JOB A:
In the article on Arm's Immortalis GPUs below, what does the Latin word "Immortalis" mean?
JOB B:
Shorten the paragraph that begins "First and foremost" in the article on Arm's Immortalis GPUs below, and keep its main facts.
JOB C:
Write the next part of the article on Arm's Immortalis GPUs below, picking up after its last sentence.

SELECTED TEXT:
========

The mobile GPU space has been heating up for a while now. Apple held the crown of the fastest GPU for a long time but was bested by Qualcomm this generation, and Qualcomm's dominance relative to the rest of the Android world was also incredible. With Arm's Immortalis GPUs, though, things are picking up pace and making the space ever the more competitive.
We recently sat down with Steve Raphael from Arm at this year's MWC and followed it up with another conversation with Andy Craigen to talk us through Arm, its current trajectory, and the work the company has completed around its new line of Immortalis GPUs, starting with the G715. As Raphael puts it, “we are so proud of what the team has done. If you look at some of the comparisons, it’s holding its own out there, as a flagship GPU."
Our testing definitely confirms that, and it can go reasonably toe-to-toe against the Adreno 740 of the Snapdragon 8 Gen 2. However, what actually goes into making the Immortalis G715 into a formidable competitor?
Dissecting the Immortalis name
First and foremost, "Immortalis" is a new name for Arm's highest-tier GPUs, and the reason for its existence is out of necessity and to not confuse consumers. “In order to not create confusion in the market, we need to create some separate categories” Craigen tells me. Immortalis has features that Mali doesn't, though it encompasses all of the features that Mali has.
As a result, you can actually get a Mali G715 GPU too, and it's not just the Immortalis G715. Both GPUs are more or less the same, except the Mali G715 doesn't have a Ray-Tracing Unit, or RTU, and also has fewer core options; even if those cores themselves are all the same on a technical level. There's no telling whether there will be further deviations in the future between the two, but it's setting the stage for there to be significantly more differences in the future if Arm deems it relevant.
As for what the name "Immortalis" means, it's Latin for "Immortal," meaning that something is immune from death. It suggests power and strength, which is something Arm appears to be leaning into a lot more as it produces flagship-class GPUs.
Deep-diving into the Immortalis G715
Craigen spent time with me walking through what changes were in the G715 that led to it being so performant, and some of those changes are incredibly interesting. The biggest change was the overall improvement of performance efficiency of the entire chipset, with the shrinkage of the Fused-Multiply Add module. This module is used for floating-point calculations, which are incredibly important in GPUs.
As a result of this, Arm was able to double the number of FMAs per execution engine, one in each shader core, while also adding an MMUL, which meant significant gains in the form of a two-times improvement in performance at only 1.3 times the silicon area. However, as Craigen notes, "if we double the amount of FMA in the execution unit, you have to make sure there are no bottlenecks elsewhere in the machine. Otherwise, it’s pointless."

========

SUPPLIED RECORDS:
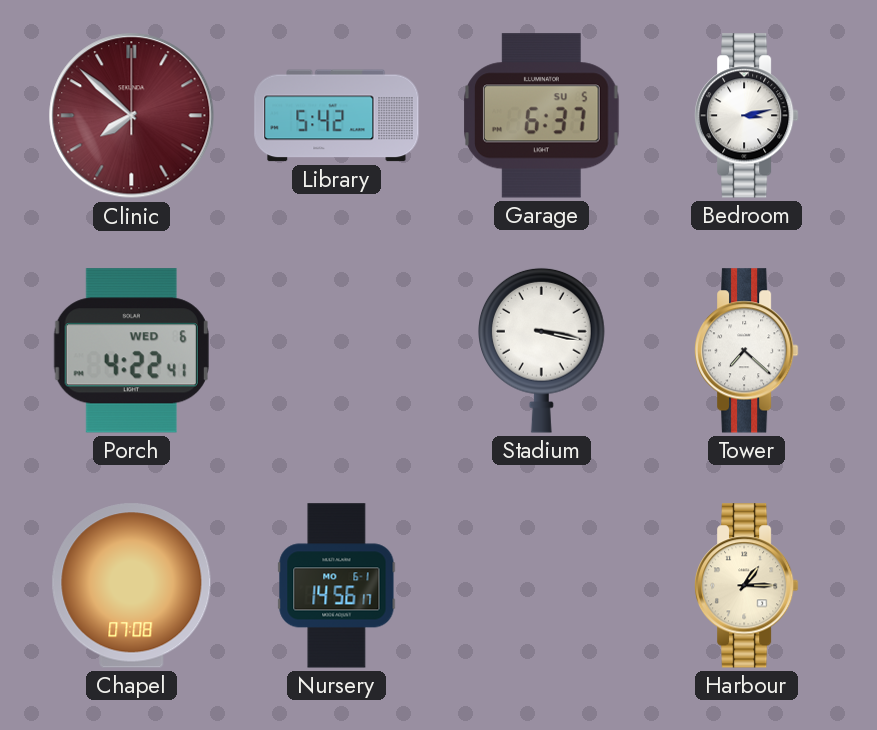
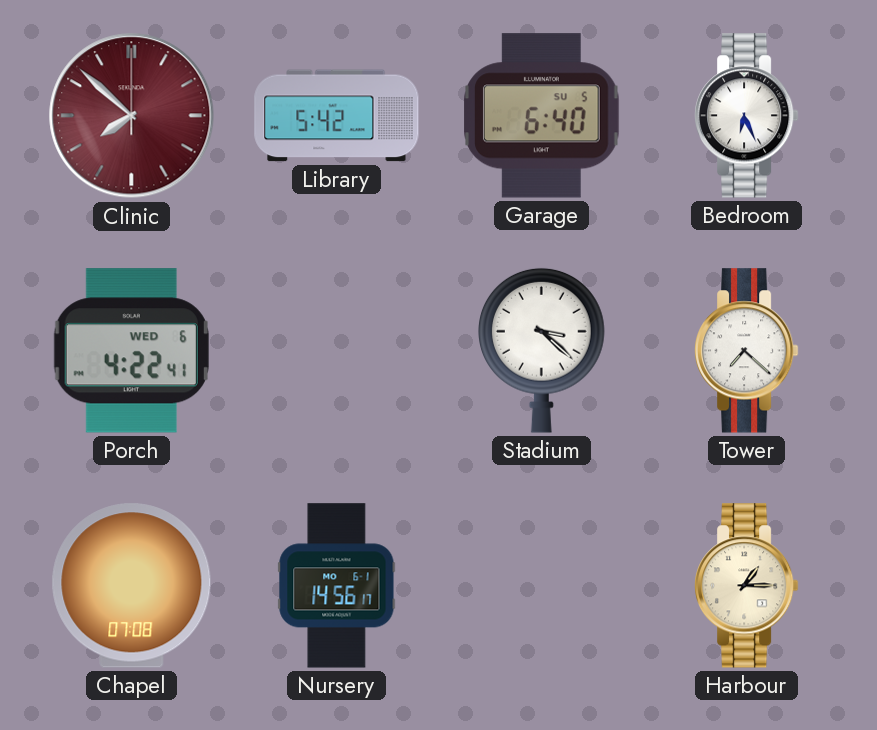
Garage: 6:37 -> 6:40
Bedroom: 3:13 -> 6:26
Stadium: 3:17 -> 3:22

========

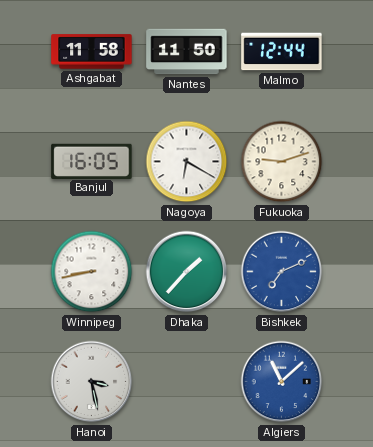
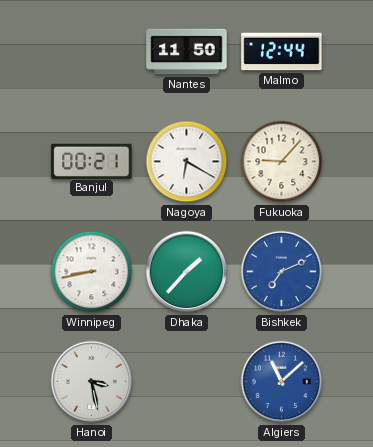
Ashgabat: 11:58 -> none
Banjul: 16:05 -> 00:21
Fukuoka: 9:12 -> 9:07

========

EXERCISE RESPONSE A:
It means "Immortal."

EXERCISE RESPONSE B:
Arm created "Immortalis" as a new name for its highest-tier GPUs so that consumers would not be confused. Craigen says the company needed separate categories in the market. Immortalis includes every feature of Mali and adds some that Mali lacks.

EXERCISE RESPONSE C:
Because of that, Arm improved multiple other modules across the GPU, too. These are dubbed "PPA improvements," or power, performance, and area improvements. The Command Stream Frontend (CSF) is made faster, there's a three-times improvement in triangle throughput via the Tiler, two-times FP16 blender throughput, and a few other improvements too. All of these improvements are what result in a much faster GPU.
If there's a 100% improvement in compute, then why is there not a 100% improvement in GPU, as per Arm's own figures that they shared? The company boasts a modest 15% improvement, but even in our own testing, a lot of the results we collected are a lot more than just a 15% improvement in FPS. Craigen tells me the reason is that the company tests across a lot of different use cases, and compute is merely one of them. Other improvements aren't as extreme, and it's a totality of the GPU that they test for when they share their improvement metrics. It makes sense and would be misleading to advertise a 100% compute improvement without clarifying what that actually means for the GPU.
The limitation of being in a smartphone is primarily the size. “Mobile devices are very different to consoles or PCs where you have, certainly on PCs, an almost limitless thermal budget depending on your fans [and other criteria]," Craigen tells me. It's a perfect balancing act between the thermal output of a chip and the power that it's capable of, and a lot of OEMs put their own spin on it, too.
The Immortalis G715 is the most flagship-level GPU from Arm yet
For years, Mali GPUs have faltered behind the rest of the competition in the mobile gaming space. They're adequate for basic tasks and for hobbyist mobile gaming, but anyone who is serious about getting the best performance would typically like to veer away from a Mali GPU. With the Immortalis G715, Arm went for a new branding that Craigen says is "where we’re saying these are the best performance features and functions for the premium smartphone market."
Where things get a little bit confusing is that there is still is also a Mali G715 GPU, but its only difference is that it doesn't have ray-tracing support. Everything else remains the same between the Immortalis and Mali G715 GPUs, though that doesn't mean that will be the only difference in future models. As more flagship features come to Arm's GPUs, the need to discern between Immortalis and Mali further may become apparent.
As for how these technologies are implemented, Arm pushes to use Vulkan wherever possible for complete interoperability. Craigen says that “proprietary APIs cause fragmentation, which nobody particularly likes," whereas using the Vulkan API to implement ray-tracing, for example, means that apps that make use of it can just call the Vulkan API, and it doesn't matter what hardware is in place so long as it has ray-tracing support. He told me that “we are very much focused, and have been for a long time, on Vulkan."
What comes next from Arm?
In speaking to both Raphael and Craigen, it's clear that a lot goes into GPU designing. As Craigen says, “there’s a fairly long period between how we develop an IP and then getting it into an SoC to then getting it out into a phone. That’s quite a significant period of time, roughly in the order of five years." I asked Raphael what to expect from the future, and he took a coy approach. He told me to expect great things and that from this generation, there will be a "wide range of implementations, you’ll see all sorts of stuff.”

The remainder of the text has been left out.